Because of course the two characters that fight and bicker and don't see eye-to-eye on anything are going to get married. Naturally. And it's handled in such an oddball way - Hachi asks while they're playing some word association game, and Tanabe can't explain later why she agreed - that it feels entirely perfunctory. Like Yukimura decided Hachi needed that character development and just forcefed it into the story.

Fortunately, during the stretch where the mission is on its way to Jupiter, Yukimura shifts to a plotline about the U.S. decrying some other country having weapons satellites and how that makes space unsafe. So they start destroying them. Even though this exponentially increases the amount of debris, to the point certain orbital paths become unusable.

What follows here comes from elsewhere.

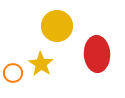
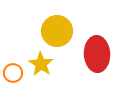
yellow circle: moved 5 px down
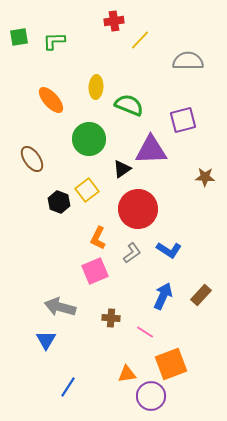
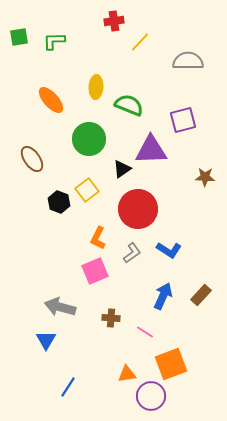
yellow line: moved 2 px down
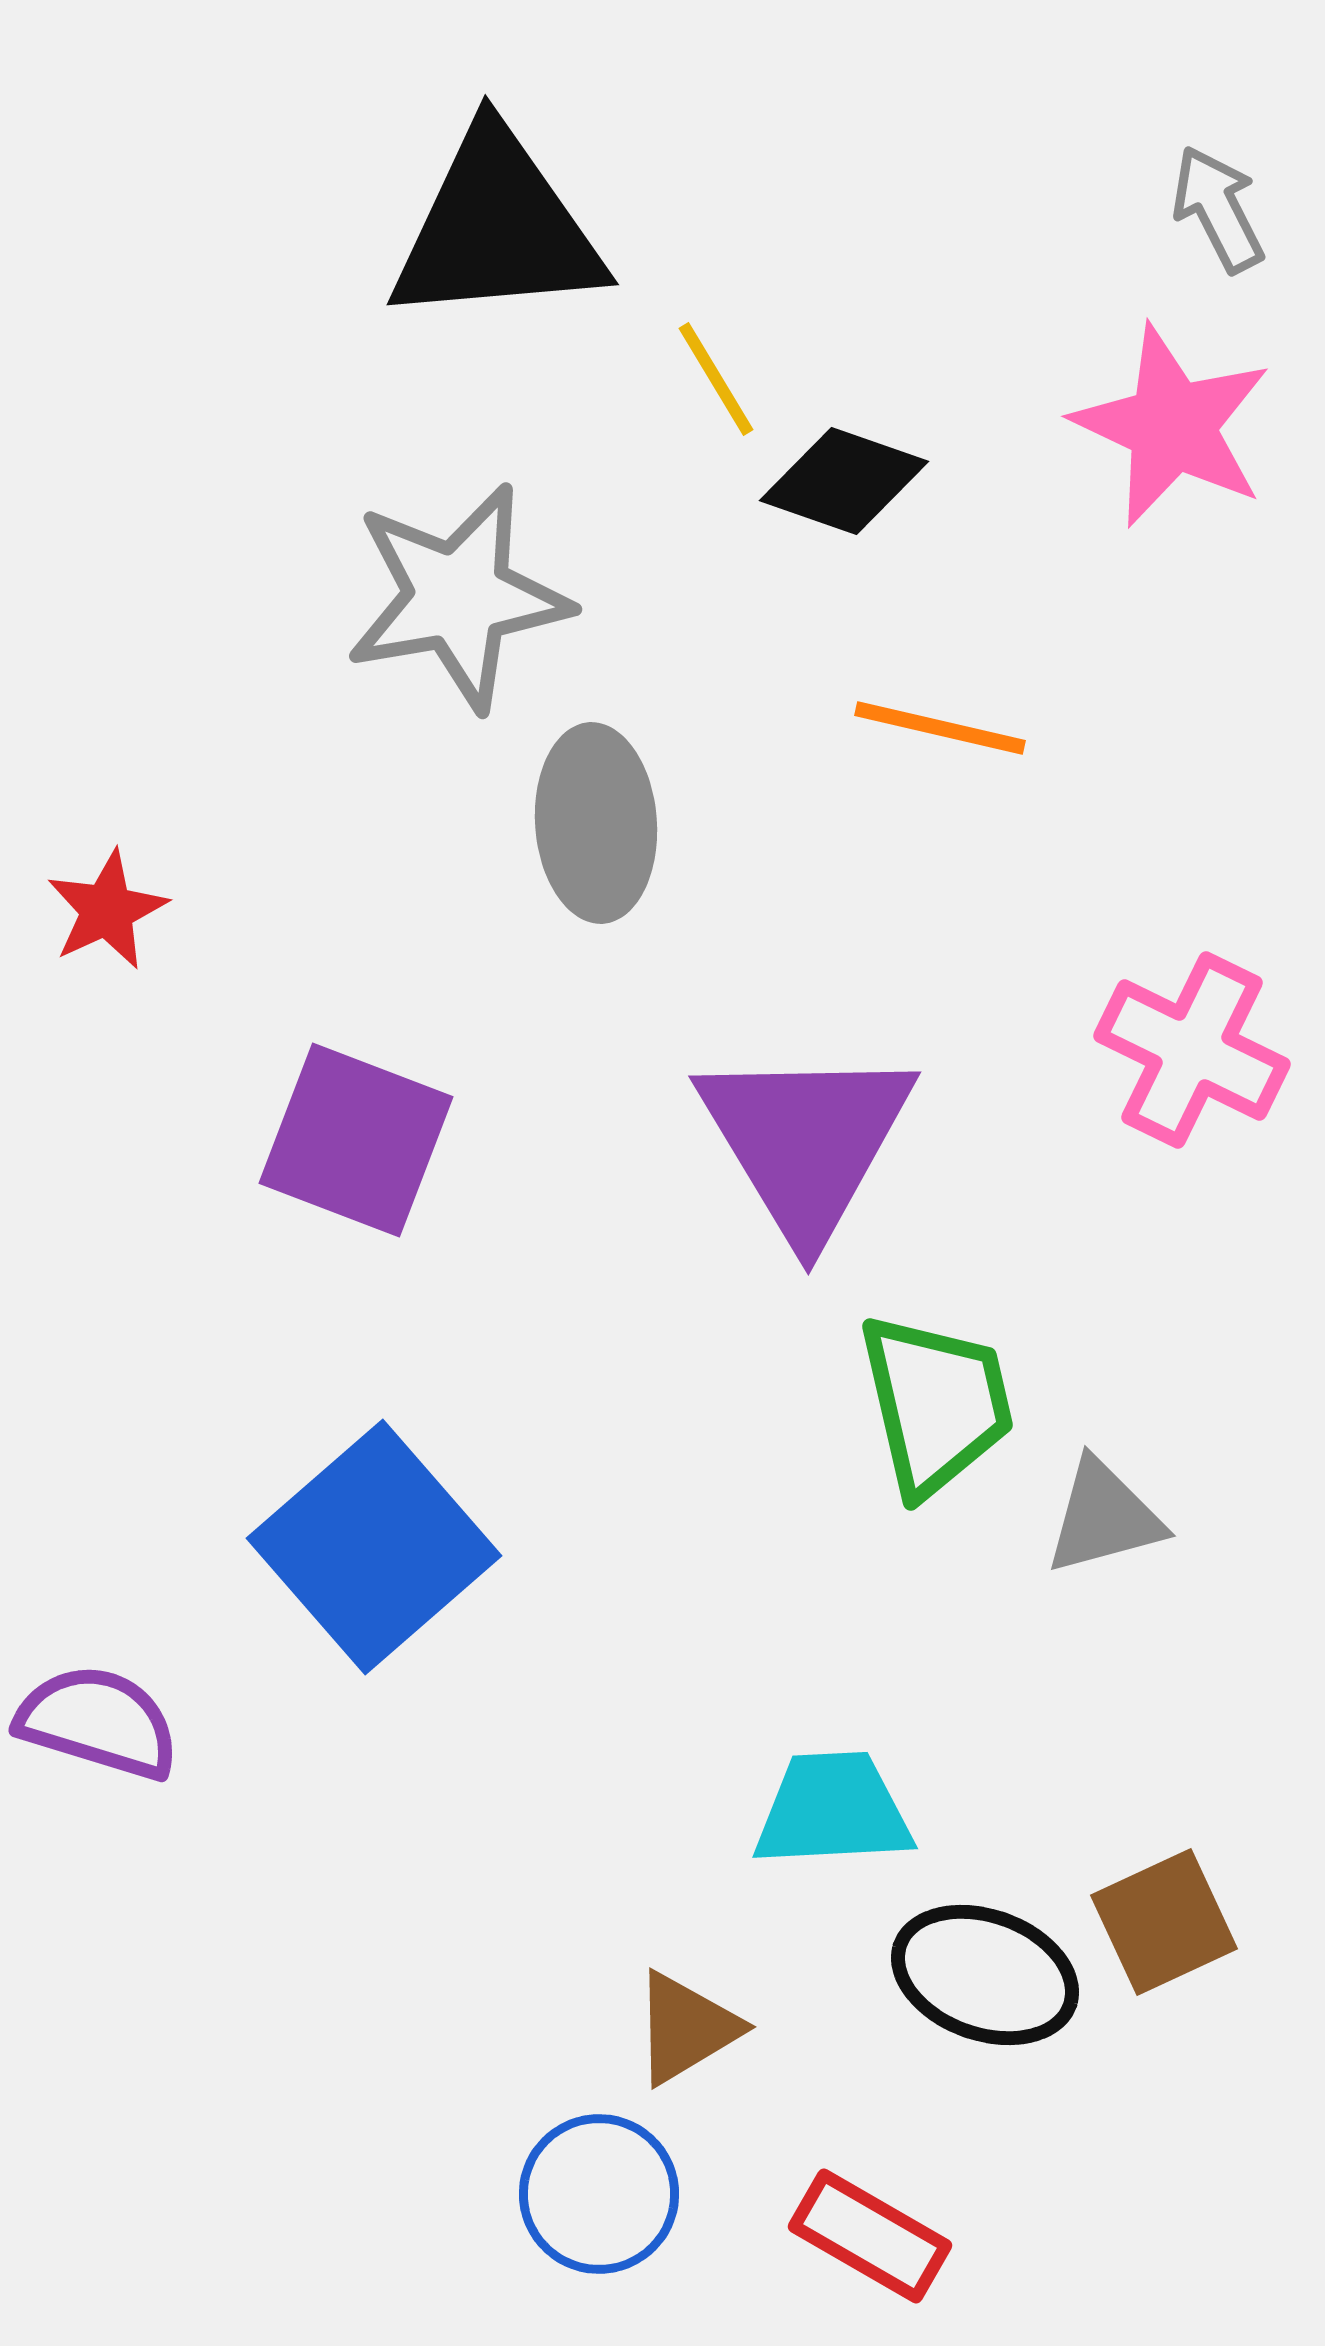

But if there's anything the last 25 years have demonstrated, it's that the United States is dumb as hell. This turns into Fee leading an operation to try and find a disable the weapon satellites and haul them away before there can be more destruction, trying to avoid the military the whole time. This seems to be a dive into Fee's character, her particular brand of stubborness, which manifests itself in other ways in her son that she struggles to navigate.

(There's a bit where a rogue officer in the U.S. military, who Yukimura draws to look like KFC mascot Colonel Sanders, uses AI to fake interviews where Fee, Yuri, and Tanabe explain why they're doing this. Disturbingly prescient.)

In total, there are parts of the series I like, and it looks gorgeous, but there are also a lot of character beats that feel inconsistent or simply land wrong with me.